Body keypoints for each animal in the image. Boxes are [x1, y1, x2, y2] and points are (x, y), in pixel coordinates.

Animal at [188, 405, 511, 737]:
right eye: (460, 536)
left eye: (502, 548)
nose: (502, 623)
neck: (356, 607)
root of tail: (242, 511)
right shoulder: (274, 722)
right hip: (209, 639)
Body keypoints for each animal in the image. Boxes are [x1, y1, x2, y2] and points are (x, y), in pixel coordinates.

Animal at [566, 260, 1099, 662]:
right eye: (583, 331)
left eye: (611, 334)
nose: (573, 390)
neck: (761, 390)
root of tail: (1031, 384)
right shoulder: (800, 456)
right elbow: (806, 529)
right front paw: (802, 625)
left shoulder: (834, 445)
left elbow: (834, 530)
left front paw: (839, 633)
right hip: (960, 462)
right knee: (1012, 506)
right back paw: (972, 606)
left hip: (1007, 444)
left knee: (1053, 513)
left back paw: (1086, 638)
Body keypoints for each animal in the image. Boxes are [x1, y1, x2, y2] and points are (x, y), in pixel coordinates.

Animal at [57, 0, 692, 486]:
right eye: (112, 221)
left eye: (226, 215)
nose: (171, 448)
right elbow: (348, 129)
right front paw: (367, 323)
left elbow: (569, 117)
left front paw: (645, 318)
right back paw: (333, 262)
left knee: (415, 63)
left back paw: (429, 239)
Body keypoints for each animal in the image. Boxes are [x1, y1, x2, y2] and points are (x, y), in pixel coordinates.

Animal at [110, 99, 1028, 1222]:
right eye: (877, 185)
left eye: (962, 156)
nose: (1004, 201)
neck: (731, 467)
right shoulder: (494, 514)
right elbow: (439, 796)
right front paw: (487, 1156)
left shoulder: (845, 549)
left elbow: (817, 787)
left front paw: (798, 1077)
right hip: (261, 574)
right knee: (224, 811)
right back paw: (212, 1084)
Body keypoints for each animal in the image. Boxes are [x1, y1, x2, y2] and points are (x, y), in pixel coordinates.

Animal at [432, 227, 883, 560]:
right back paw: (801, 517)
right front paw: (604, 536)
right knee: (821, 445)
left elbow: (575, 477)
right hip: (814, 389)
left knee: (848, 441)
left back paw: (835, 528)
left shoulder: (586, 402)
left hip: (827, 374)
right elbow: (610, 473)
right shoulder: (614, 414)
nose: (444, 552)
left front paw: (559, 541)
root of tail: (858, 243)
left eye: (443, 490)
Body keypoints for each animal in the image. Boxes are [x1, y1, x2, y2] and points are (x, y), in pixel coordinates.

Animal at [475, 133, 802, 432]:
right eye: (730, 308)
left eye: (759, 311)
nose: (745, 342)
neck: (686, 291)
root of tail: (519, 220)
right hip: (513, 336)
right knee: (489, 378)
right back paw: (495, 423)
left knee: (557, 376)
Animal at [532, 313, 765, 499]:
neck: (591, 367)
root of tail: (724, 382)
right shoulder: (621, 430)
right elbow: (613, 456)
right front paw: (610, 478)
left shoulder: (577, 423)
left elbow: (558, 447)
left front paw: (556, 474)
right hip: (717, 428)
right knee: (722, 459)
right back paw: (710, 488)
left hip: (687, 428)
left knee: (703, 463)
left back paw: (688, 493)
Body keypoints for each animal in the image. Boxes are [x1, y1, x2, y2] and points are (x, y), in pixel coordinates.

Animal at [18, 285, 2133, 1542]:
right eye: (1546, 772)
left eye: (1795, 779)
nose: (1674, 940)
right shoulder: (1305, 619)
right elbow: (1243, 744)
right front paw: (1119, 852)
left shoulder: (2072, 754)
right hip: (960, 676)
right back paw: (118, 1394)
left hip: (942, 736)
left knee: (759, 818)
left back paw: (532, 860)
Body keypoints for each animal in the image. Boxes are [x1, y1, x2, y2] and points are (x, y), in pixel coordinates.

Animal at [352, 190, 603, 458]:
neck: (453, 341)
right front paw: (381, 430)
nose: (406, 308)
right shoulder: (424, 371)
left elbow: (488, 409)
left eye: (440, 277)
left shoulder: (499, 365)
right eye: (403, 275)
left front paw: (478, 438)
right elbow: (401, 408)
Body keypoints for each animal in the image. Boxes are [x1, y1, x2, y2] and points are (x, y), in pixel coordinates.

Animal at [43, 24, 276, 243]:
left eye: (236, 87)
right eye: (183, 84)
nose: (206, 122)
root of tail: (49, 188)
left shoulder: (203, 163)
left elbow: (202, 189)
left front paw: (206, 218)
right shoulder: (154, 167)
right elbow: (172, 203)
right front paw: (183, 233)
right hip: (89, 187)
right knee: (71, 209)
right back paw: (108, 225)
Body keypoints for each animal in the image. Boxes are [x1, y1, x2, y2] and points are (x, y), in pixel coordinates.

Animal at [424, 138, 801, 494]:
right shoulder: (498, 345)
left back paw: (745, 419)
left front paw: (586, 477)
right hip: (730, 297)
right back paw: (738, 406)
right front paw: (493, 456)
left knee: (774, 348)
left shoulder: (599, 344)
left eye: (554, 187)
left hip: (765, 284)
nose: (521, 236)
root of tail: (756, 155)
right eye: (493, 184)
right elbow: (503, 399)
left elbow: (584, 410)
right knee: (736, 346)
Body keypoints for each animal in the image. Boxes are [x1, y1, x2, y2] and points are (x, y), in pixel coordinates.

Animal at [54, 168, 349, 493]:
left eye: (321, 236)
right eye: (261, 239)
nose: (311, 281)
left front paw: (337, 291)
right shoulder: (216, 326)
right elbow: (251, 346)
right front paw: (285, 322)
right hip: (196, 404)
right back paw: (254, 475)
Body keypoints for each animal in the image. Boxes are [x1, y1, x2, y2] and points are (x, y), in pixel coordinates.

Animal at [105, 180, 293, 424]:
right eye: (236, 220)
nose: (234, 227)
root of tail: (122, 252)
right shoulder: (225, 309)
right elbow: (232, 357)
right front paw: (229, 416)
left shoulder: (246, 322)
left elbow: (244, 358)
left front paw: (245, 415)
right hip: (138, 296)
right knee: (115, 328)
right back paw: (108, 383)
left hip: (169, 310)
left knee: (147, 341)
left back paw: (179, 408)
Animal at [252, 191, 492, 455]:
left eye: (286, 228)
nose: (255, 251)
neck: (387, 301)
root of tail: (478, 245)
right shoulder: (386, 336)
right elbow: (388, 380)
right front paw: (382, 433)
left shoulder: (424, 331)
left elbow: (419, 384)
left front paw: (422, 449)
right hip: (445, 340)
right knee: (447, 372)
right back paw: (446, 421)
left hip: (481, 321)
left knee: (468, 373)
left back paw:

__Activity__. Print only what lies in the material above starting at the line with "left front paw: (839, 633)" and ending at the line with "right back paw: (212, 1084)", every line exactly as given.

__Problem solution__.
left front paw: (839, 633)
right hip: (960, 462)
right knee: (1012, 506)
right back paw: (972, 606)
left hip: (1007, 444)
left knee: (1053, 513)
left back paw: (1086, 638)
Body keypoints for each animal in the image. Boxes are [x1, y1, x2, y2] and points are (x, y), in pixel coordinates.

Animal at [57, 0, 692, 486]:
right eye: (112, 221)
left eye: (226, 215)
nose: (171, 448)
right elbow: (348, 129)
right front paw: (367, 323)
left elbow: (569, 117)
left front paw: (645, 318)
right back paw: (333, 262)
left knee: (415, 63)
left back paw: (429, 239)
Body keypoints for each animal in the image. Boxes are [x1, y1, x2, y2] and points are (x, y), in pixel coordinates.

Animal at [110, 99, 1028, 1222]:
right eye: (877, 185)
left eye: (962, 156)
nose: (1004, 201)
neck: (731, 467)
right shoulder: (494, 514)
right elbow: (439, 796)
right front paw: (487, 1156)
left shoulder: (845, 549)
left elbow: (817, 787)
left front paw: (798, 1077)
right hip: (261, 574)
right knee: (224, 811)
right back paw: (212, 1084)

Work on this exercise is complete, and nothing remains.